Die grösste wirtschaftliche Belastung stellen für die Unternehmen die steigenden Kosten dar. 65 Prozent der Befragten nannten diese als grösste Sorge der vergangenen zwei Jahre. Dahinter folgen der zunehmende Konkurrenzdruck in der Schweiz mit 29 Prozent sowie eine abnehmende Kundenloyalität mit 26 Prozent.

KMU mit starker Abhängigkeit vom Ausland bewerten vor allem internationale Faktoren kritischer. So nennen sie etwa den zunehmenden Konkurrenzdruck aus dem Ausland und Wechselkursrisiken häufiger als Sorge. Vier von zehn stark vom Ausland abhängigen Unternehmen sehen zudem in der US-Zollpolitik einen bedeutenden Umbruch für ihr Geschäft.

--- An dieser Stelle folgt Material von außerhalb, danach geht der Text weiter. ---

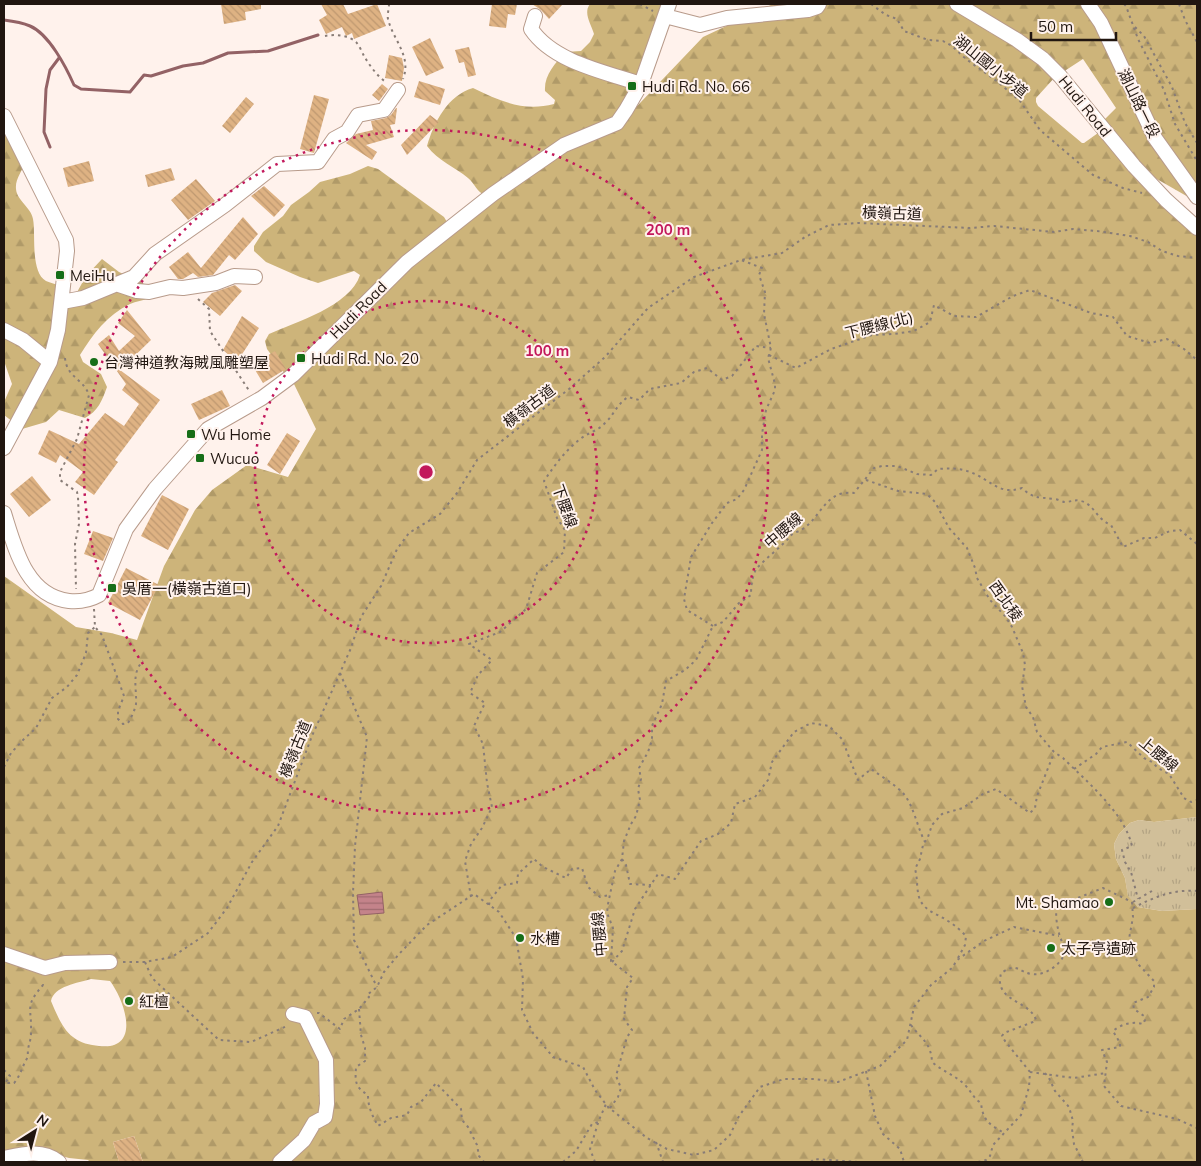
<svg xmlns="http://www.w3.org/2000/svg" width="1201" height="1166" viewBox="0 0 1201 1166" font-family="Mulish,'Noto Sans TC',sans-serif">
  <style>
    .grass { fill: url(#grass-tufts) }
    .forest { fill: url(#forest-firs); fill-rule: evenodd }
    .water { fill: url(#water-rules); stroke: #936265 }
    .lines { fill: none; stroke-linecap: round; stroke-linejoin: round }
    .stream { stroke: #936265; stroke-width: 3 }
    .building { fill: url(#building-back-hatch) }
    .minor-casing { stroke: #b89b8b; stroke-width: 16 }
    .path { stroke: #887c76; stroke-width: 2; stroke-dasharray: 2.5 4; stroke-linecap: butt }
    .minor { stroke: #fff; stroke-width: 14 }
    .ring { fill: none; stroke: #c2185b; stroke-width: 2.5; stroke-dasharray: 2.5 5 }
    .poi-dot { fill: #166e18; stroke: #fff2ec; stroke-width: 2 }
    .labels { text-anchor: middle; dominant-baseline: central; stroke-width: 4; stroke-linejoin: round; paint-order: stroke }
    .street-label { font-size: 15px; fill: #211610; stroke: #fff2ec }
    .poi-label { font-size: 15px; fill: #211610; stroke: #fff2ec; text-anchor: start }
    .centre { fill: #c2185b; stroke: #fff2ec; stroke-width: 2.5 }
    .ring-label { font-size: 15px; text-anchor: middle; font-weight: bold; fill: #c2185b; stroke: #fff2ec; stroke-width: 4; stroke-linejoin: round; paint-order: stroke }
  </style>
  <defs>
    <pattern id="grass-tufts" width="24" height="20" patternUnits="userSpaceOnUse" patternTransform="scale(1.25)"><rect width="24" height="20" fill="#d1bf99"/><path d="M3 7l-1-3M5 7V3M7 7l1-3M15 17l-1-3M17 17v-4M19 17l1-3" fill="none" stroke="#b3a383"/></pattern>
    <pattern id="forest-firs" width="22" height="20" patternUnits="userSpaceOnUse" patternTransform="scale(1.25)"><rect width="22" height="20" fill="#cdb47a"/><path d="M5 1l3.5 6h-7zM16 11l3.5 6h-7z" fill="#b09a68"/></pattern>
    <pattern id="water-rules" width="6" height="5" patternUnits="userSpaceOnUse" patternTransform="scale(1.25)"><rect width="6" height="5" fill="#c4838a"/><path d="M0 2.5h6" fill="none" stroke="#9f6a6f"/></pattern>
    <pattern id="building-back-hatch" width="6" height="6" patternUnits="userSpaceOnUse" patternTransform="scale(1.25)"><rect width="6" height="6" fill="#deb283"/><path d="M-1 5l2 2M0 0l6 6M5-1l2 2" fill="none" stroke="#be9870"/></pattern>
  </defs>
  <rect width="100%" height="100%" fill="#fff2ec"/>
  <!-- grass -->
  <path class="grass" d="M1197 817V909L1162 911 1138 907 1128 897 1125 878 1116 859 1114 844 1119 834 1130 823 1139 820 1154 822Z"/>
  <!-- forest -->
  <path class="forest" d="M590 4H665L638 80 615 121 485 195C477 192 475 184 468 178 455 167 438 161 427 146 434 122 448 95 473 88 500 101 523 112 554 104L555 100 545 91C544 75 555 64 565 52L581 51 590 42 594 34C591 24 583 13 590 4Z
    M773 4H949L992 34 997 30 1056 76 1036 98V102L1038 106 1082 143H1084L1098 133 1197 231V817L1154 822 1139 820 1130 823 1119 834 1114 844 1116 859 1125 878 1128 896 1138 907 1162 911 1197 909V1162H143L134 1136 113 1142 119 1162H90L88 1160 69 1158 28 1147 4 1153V576L76 627 111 633 137 640 164 566 195 510 212 490 247 465 288 477 316 429 293 382 409 266 493 198 566 148 619 125 703 37ZM91 979 110 981C125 1001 142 1051 99 1046 90 1045 80 1043 73 1037 63 1030 56 1013 51 1001 54 986 78 983 91 979Z
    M964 4H1197V202L1155 178 1102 122 1116 108 1083 59 1063 72Z
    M4 123 24 164C22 172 15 179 16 189 17 201 31 207 33 219 36 234 30 272 46 281 50 283 56 284 61 286L60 301 76 294 86 276 102 259 119 272 143 283 146 288 149 298C143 301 136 301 130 304 107 315 93 334 80 355L83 362 101 374 107 387C102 401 98 411 85 418L59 410 46 422 22 429 4 415V402L12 384 4 361Z
    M368 166 378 169 444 217 447 222 285 374 267 349 265 341 269 334C296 322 350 306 360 275L354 271 318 283 300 277 266 262 254 251V246L263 232 283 216 291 205 309 192 320 182 350 174Z"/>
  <!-- water -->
  <path class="water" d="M382 892 384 913 360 915 357 895Z"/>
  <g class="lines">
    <!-- stream -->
    <path class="stream" d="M4 20C12 21 23 23 30 26 49 34 66 67 74 85L81 89 130 92 144 75 151 76 183 66 203 63 228 53 268 51 318 35
      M50 147 44 132 46 89 50 70 59 58"/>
  </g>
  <!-- building -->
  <path class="building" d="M221 4H261V9L245 12 246 20 224 24Z
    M321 4H343L348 14 377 4 386 26 354 39 352 33 346 36 342 27 326 34 319 20 327 15Z
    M492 4H517L515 15 508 14 506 28 489 26Z
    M532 4H563L549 19 541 10Z
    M430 38 444 68 426 76 412 47Z
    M469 47 476 75 468 77 464 62 459 63 455 50Z
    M389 55 402 58 404 68 402 81 385 78Z
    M419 81 445 89 440 105 414 97Z
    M382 84 388 89 379 101 372 95Z
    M314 95 329 99 314 153 300 149Z
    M246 97 254 104 230 133 222 126Z
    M396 108H397L395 124 390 125 394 137 366 145 377 152 372 160 346 143 356 134 373 130 371 121 386 118 391 115Z
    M430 115 439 122 407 155 401 145Z
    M89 161 94 181 68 187 63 168Z
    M171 168 175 180 148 187 145 175Z
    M196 179 215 201 188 220 171 200Z
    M264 186 285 205 274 217 251 196Z
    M243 217 258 234 235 260 229 255 213 275 198 277 193 273 183 279H178L169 267 188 252 201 268Z
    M235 285 242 291 220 316 203 302 212 293Z
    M127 310 151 340 120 370 160 400 115 460 118 462 94 495 75 482 83 472 60 455 56 463 38 454 49 430 79 444 105 413 124 426 139 404 122 390 126 384 98 344 109 335 119 351 135 336 118 323Z
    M242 316 259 328 237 362 223 350Z
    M275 351 286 369 263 383 252 365Z
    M222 390 230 406 199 420 191 404Z
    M287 433 300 441 280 474 267 465Z
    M32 476 51 500 29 517 10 494Z
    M162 495 189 509 168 550 141 536Z
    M93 531 113 538 103 561 84 554Z
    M126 568 159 585 140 620 108 603Z
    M134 1136 143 1162H119L113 1142Z"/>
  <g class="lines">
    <defs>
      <path id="minor" d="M957 4 1017 40 1043 59 1060 76 1134 166 1166 200 1197 228
        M1088 4 1101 23 1155 138 1197 197
        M535 16 531 29C553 62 605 72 641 84
        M665 16 700 25 727 18 808 10 817 7 819 4
        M4 116 66 240 67 251 58 330 50 362 4 448
        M116 284 137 291 149 292 170 287 183 288 216 283 234 276 255 277
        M62 302 83 298 134 277 155 254 225 205 277 164 318 162 334 139 347 132 358 115 384 110 398 90
        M4 330 23 340 50 362
        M4 513C15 548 26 596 69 601 79 602 90 600 99 595L126 529 155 489 208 429 262 398 293 375 407 262 493 194 564 145 617 123 626 110 641 84 669 4
        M4 954 45 968 65 963 110 962
        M4 1158C23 1154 42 1149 59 1162
        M280 1162 304 1140 314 1123 325 1117 327 1104 326 1060 305 1017 293 1014"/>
    </defs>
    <!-- minor casing -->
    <use href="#minor" class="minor-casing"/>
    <!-- path -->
    <path class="path" d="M389 4C389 9 387 15 388 19 393 40 412 56 403 79
      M640 4 653 11
      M871 4 886 15 897 19 904 31 928 40 943 41 952 46 966 59 998 82 1020 101 1040 130 1093 175 1123 188 1142 193
      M1124 4 1126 6 1138 39 1164 90 1175 124 1197 161
      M1179 4 1185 20 1197 42
      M1135 27 1144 36 1172 87 1185 123 1197 143
      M325 36C335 34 348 35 356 42 359 45 362 52 364 56 370 66 377 76 387 83
      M198 299 209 309 210 331 250 392
      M769 355 796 368 831 349 872 335 894 334 914 331 930 322 934 305 954 316 976 317 1013 296 1030 290 1091 313 1113 317 1127 336 1150 343 1167 339 1184 349 1197 360
      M65 358C67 378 83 378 89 395L77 439 60 472V480L77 492 78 497 79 524 75 544 76 589
      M866 480 898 491 927 494 935 502 949 528 967 548 975 568 977 578 990 600 1005 616 1012 627 1023 653 1025 665 1022 686 1026 707 1033 717 1037 732 1054 752 1063 758C1087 782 1124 812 1132 846L1122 850 1125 862 1131 872 1138 899
      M94 609 95 627 102 635 124 696 118 711V719L123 724 128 723C131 718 135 710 136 704 137 689 131 673 143 661
      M713 626 687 610 684 599 691 557 712 523 727 503 737 499 744 490 762 450V434L766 410 775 390V384L768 358 771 348 764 314 765 292 759 275 762 268 741 260
      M340 673 367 737 355 846 353 893 354 940 377 987
      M4 767 11 753 24 739 36 728 52 698 67 687 77 675 86 653 88 633 95 627
      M1074 769 1096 754 1102 747 1127 742 1144 758 1152 762 1158 768 1169 774 1184 798 1191 802 1197 800
      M622 859 626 865 630 884 651 885
      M471 897 465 861 471 844 482 828 492 807 487 783 483 744 474 726 485 703 470 693 478 675 492 660 469 644 500 632 526 609 537 573 564 552 565 530 557 518 544 481C554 466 565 451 579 440 587 433 598 431 605 423 614 415 616 405 628 397L639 400 650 389 681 383 694 372 707 368 722 380 732 376 756 346 771 348
      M1132 902 1133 917 1129 939 1138 964 1154 981V987L1148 997 1133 1003 1134 1009 1144 1016 1145 1020 1143 1024C1133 1021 1121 1024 1113 1031L1120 1043V1047L1102 1050 1107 1062 1104 1086 1121 1106 1177 1119 1197 1128
      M1133 902 1152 891
      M489 905 490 900 502 885 517 883 518 874 534 859 543 867 566 878 572 869 582 868 588 887 600 897 610 895
      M1133 908C1154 897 1174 889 1197 891
      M958 958 965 945 966 936C961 931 955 925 948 921 938 914 926 912 920 900 916 890 918 879 915 869L920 859 923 845 928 837 932 825 942 814 963 808 983 794 996 789 1030 813 1035 808 1037 796 1054 753
      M123 962H145L172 957 208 933 227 908 252 862 278 826 312 736 351 648 361 617 381 586 397 549 409 533 440 514 457 493 477 460 569 389 605 357 648 308 694 277 741 260 782 253 805 237 829 225 858 223 970 228 994 226 1054 232 1073 229 1097 231 1130 236 1148 242 1162 251 1178 256 1197 258
      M145 962 152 978 219 1040 251 1042 287 1026
      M612 962 622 951 635 909 658 874 675 879 701 841 718 834 731 823 735 804 755 797 768 780 772 762 794 732 811 723 829 726 842 739 858 780 871 769C881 776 894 784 903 793 914 806 917 827 925 842
      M359 1009 361 1035 365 1048V1061L356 1067C355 1082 355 1087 368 1095 368 1107 372 1115 378 1126L391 1118 407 1115 411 1107 421 1102 436 1083 461 1109 462 1120 468 1127 477 1145 479 1156 484 1162
      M317 1013H319L340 1029 344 1019 359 1009 369 997 367 995 377 987 384 972 399 954 427 925 474 894 499 912 516 938 523 979 522 1010 533 1033 553 1057 583 1067 595 1090 608 1107 647 1138 667 1149 694 1155 714 1150 730 1135 739 1116 760 1087 784 1079H814L838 1082 880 1066 907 1040 914 1007 931 985 952 968 957 960 984 941 1014 927 1059 936
      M911 1025C921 1039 931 1042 932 1062 942 1071 955 1075 965 1085 971 1091 973 1098 981 1103 983 1121 989 1124 1004 1133
      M4 1070 10 1076 5 1083H14C21 1075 22 1066 28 1057 27 1046 31 1042 31 1033 32 1007 24 1007 43 985L45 986
      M866 1071 875 1116 883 1134 900 1149 904 1162
      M1030 1072 1074 1078 1106 1073
      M1045 1073 1049 1078 1055 1091 1069 1107 1073 1121 1072 1129 1074 1144 1083 1162
      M610 1108 618 1097 621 1088 616 1076 627 1037 632 1030 624 1019 627 987 633 978 611 961 613 928 607 913 608 904 615 871 622 859 624 841 631 824 636 816 640 800 638 789 641 779 639 768 648 752 652 740V726L662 704 666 681 685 670 696 660 713 626 723 622 739 603 751 595C751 587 752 575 757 568 768 556 783 546 793 533 820 527 821 489 854 493L874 468 882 466H897L917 474 931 475 938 469C949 468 960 468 970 472 990 479 999 496 1022 488 1033 499 1039 497 1054 499 1058 499 1062 502 1065 502 1071 502 1075 499 1081 501 1094 504 1096 519 1111 525L1123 547 1144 538H1155L1170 531 1180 530 1197 544
      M656 1142 663 1162
      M563 1162 576 1151 592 1124 598 1122
      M595 1162 590 1149 599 1120 606 1104
      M811 1162 814 1159 859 1162
      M978 1162 986 1160 990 1156 993 1145 1021 1115 1029 1087 1030 1072 1005 1041 1002 1036 1004 1033 1033 1022 1036 1020C1030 1001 998 1002 1000 978 1001 975 1000 974 1003 972 1017 962 1020 973 1032 974 1044 976 1059 966 1064 955 1067 948 1060 940 1059 933 1057 925 1055 915 1057 906L1103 888 1132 902"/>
    <!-- minor -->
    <use href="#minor" class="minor"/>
  </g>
  <!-- distance rings -->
  <g class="ring">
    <circle cx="426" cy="472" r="171"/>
    <circle cx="426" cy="472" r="342"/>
  </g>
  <!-- markers -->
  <g class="poi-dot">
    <rect x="627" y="81" width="10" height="10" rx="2.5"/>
    <rect x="55" y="270" width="10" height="10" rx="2.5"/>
    <rect x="296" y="353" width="10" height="10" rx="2.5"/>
    <circle cx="94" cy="362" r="5"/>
    <rect x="186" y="429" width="10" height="10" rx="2.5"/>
    <rect x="195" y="453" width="10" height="10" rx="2.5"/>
    <rect x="107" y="583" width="10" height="10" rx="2.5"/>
    <circle cx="1109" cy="902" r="5"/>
    <circle cx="520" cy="938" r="5"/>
    <circle cx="1051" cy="948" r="5"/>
    <circle cx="129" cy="1001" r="5"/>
  </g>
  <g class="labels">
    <!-- street labels -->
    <g class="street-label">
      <text transform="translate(991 66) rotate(39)">湖山國小步道</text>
      <text transform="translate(1139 103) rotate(64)">湖山路一段</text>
      <text transform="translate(1085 106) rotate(51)">Hudi Road</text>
      <text transform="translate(892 213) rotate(2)">橫嶺古道</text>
      <text transform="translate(358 310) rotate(-45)">Hudi Road</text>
      <text transform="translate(879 325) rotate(-14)">下腰線(北)</text>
      <text transform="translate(529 406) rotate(-37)">橫嶺古道</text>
      <text transform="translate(565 506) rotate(70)">下腰線</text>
      <text transform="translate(783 530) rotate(-41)">中腰線</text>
      <text transform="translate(1006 601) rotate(55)">西北稜</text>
      <text transform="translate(295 749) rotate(-68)">橫嶺古道</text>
      <text transform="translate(1159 754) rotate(39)">上腰線</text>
      <text transform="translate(599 934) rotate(-95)">中腰線</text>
    </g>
    <!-- poi labels -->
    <g class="poi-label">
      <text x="642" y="86">Hudi Rd. No. 66</text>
      <text x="70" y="275">MeiHu</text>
      <text x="311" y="358">Hudi Rd. No. 20</text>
      <text x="104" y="362">台灣神道教海賊風雕塑屋</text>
      <text x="201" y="434">Wu Home</text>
      <text x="210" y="458">Wucuo</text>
      <text x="122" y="588">吳厝一(橫嶺古道口)</text>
      <text x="1099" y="902" text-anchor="end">Mt. Shamao</text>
      <text x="530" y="938">水槽</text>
      <text x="1061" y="948">太子亭遺跡</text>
      <text x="139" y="1001">紅檀</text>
    </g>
  </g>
  <circle cx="426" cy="472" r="8" class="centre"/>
  <g class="ring-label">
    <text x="668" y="235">200 m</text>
    <text x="547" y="356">100 m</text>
  </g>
  <!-- border -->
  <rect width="1201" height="1166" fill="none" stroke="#211610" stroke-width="10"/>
  <!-- north arrow -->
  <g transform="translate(35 1131) rotate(36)" stroke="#fff2ec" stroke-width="4" paint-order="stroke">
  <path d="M0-4L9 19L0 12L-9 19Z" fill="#211610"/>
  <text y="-8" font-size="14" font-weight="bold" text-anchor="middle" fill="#211610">N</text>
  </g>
  <!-- scale -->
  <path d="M1031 32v8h85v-8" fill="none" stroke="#211610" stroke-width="2.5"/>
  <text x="1038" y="32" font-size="15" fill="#211610" stroke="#fff2ec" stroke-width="4" paint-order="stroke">50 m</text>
</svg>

Neben den Kosten bleibt der Arbeitskräftemangel eine zentrale Herausforderung. 41 Prozent der KMU bezeichnen ihn weiterhin als sehr grosse Herausforderung. Besonders deutlich zeigt sich dies im produzierenden Gewerbe: Dort ist der Anteil der Unternehmen mit Rekrutierungsproblemen seit 2022 von 45 auf 65 Prozent gestiegen. Im Dienstleistungssektor blieb der Wert dagegen stabil bei rund 45 Prozent.

Personalsuche bleibt schwierig

Trotz einer seit 2023 gestiegenen Arbeitslosigkeit bleibt die Personalsuche für viele Firmen schwierig. Ein Drittel der KMU empfindet den Rekrutierungsprozess als zunehmend anspruchsvoll.

In Sachen Jobprofilen würden 63 Prozent der befragten KMU Schulabgängerinnen und Schulabgängern eher zu einer Berufslehre raten als zu einem Studium. Zudem erwartet ein Drittel der Betriebe, in den kommenden fünf Jahren weniger Akademikerinnen und Akademiker einzustellen. Nur 15 Prozent rechnen mit einem höheren Bedarf an Hochschulabsolventen.

Sorgen bereitet vielen Firmen zudem die Abhängigkeit von IT-Lösungen. 57 Prozent der KMU machen sich Gedanken über ihre Abhängigkeit von meist amerikanischen IT-Anbietern. Bisher hat die grösste Gruppe der Unternehmen trotz dieser Bedenken allerdings noch keine Massnahmen ergriffen.